§ **Instructions for the task**: Transcribe the entire listing exactly.

§ **Source data**:
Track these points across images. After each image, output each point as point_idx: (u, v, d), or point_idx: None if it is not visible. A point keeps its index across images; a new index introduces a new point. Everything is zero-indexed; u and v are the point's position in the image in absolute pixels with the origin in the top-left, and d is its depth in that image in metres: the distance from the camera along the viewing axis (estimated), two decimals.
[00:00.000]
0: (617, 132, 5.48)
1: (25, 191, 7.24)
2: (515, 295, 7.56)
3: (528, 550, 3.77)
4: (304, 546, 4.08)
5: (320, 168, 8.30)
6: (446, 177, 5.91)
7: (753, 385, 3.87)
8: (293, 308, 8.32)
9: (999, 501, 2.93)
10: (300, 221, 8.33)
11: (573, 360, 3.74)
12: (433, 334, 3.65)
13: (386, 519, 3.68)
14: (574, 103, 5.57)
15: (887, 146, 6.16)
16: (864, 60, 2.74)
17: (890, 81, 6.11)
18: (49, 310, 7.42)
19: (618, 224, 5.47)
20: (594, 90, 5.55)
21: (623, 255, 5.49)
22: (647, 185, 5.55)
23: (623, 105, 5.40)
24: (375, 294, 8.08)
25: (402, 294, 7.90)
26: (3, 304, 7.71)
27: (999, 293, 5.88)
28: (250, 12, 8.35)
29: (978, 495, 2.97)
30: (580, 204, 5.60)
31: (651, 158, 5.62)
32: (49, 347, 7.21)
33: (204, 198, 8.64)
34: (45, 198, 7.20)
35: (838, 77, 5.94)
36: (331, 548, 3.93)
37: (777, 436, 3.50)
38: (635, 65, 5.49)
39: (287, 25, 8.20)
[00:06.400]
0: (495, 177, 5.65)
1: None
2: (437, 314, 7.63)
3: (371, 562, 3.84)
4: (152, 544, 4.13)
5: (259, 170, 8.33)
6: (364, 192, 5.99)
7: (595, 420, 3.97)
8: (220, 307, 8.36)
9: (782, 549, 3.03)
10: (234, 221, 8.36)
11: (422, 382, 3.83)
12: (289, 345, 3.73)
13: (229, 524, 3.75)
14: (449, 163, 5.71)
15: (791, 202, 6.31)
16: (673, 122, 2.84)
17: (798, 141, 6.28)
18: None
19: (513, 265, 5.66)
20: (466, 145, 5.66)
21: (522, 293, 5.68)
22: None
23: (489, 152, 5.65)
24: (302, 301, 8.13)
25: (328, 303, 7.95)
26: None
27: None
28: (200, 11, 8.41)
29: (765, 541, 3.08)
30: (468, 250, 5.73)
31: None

§ **Response to this task**:
Track these points across images. After each image, output each point as point_idx: (u, v, d), or point_idx: None if it is not visible. A point keeps its index across images; a new index introduces a new point. Everything is zero-indexed; u and v are the point's position in the image in absolute pixels with the origin in the top-left, and d is its depth in that image in metres: the distance from the camera along the viewing axis (estimated), two decimals.
[00:00.000]
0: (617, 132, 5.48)
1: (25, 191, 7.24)
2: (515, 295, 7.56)
3: (528, 550, 3.77)
4: (304, 546, 4.08)
5: (320, 168, 8.30)
6: (446, 177, 5.91)
7: (753, 385, 3.87)
8: (293, 308, 8.32)
9: (999, 501, 2.93)
10: (300, 221, 8.33)
11: (573, 360, 3.74)
12: (433, 334, 3.65)
13: (386, 519, 3.68)
14: (574, 103, 5.57)
15: (887, 146, 6.16)
16: (864, 60, 2.74)
17: (890, 81, 6.11)
18: (49, 310, 7.42)
19: (618, 224, 5.47)
20: (594, 90, 5.55)
21: (623, 255, 5.49)
22: (647, 185, 5.55)
23: (623, 105, 5.40)
24: (375, 294, 8.08)
25: (402, 294, 7.90)
26: (3, 304, 7.71)
27: (999, 293, 5.88)
28: (250, 12, 8.35)
29: (978, 495, 2.97)
30: (580, 204, 5.60)
31: (651, 158, 5.62)
32: (49, 347, 7.21)
33: (204, 198, 8.64)
34: (45, 198, 7.20)
35: (838, 77, 5.94)
36: (331, 548, 3.93)
37: (777, 436, 3.50)
38: (635, 65, 5.49)
39: (287, 25, 8.20)
[00:06.400]
0: (495, 177, 5.65)
1: None
2: (437, 314, 7.63)
3: (371, 562, 3.84)
4: (152, 544, 4.13)
5: (259, 170, 8.33)
6: (364, 192, 5.99)
7: (595, 420, 3.97)
8: (220, 307, 8.36)
9: (782, 549, 3.03)
10: (234, 221, 8.36)
11: (422, 382, 3.83)
12: (289, 345, 3.73)
13: (229, 524, 3.75)
14: (449, 163, 5.71)
15: (791, 202, 6.31)
16: (673, 122, 2.84)
17: (798, 141, 6.28)
18: None
19: (513, 265, 5.66)
20: (466, 145, 5.66)
21: (522, 293, 5.68)
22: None
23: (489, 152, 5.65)
24: (302, 301, 8.13)
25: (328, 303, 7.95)
26: None
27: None
28: (200, 11, 8.41)
29: (765, 541, 3.08)
30: (468, 250, 5.73)
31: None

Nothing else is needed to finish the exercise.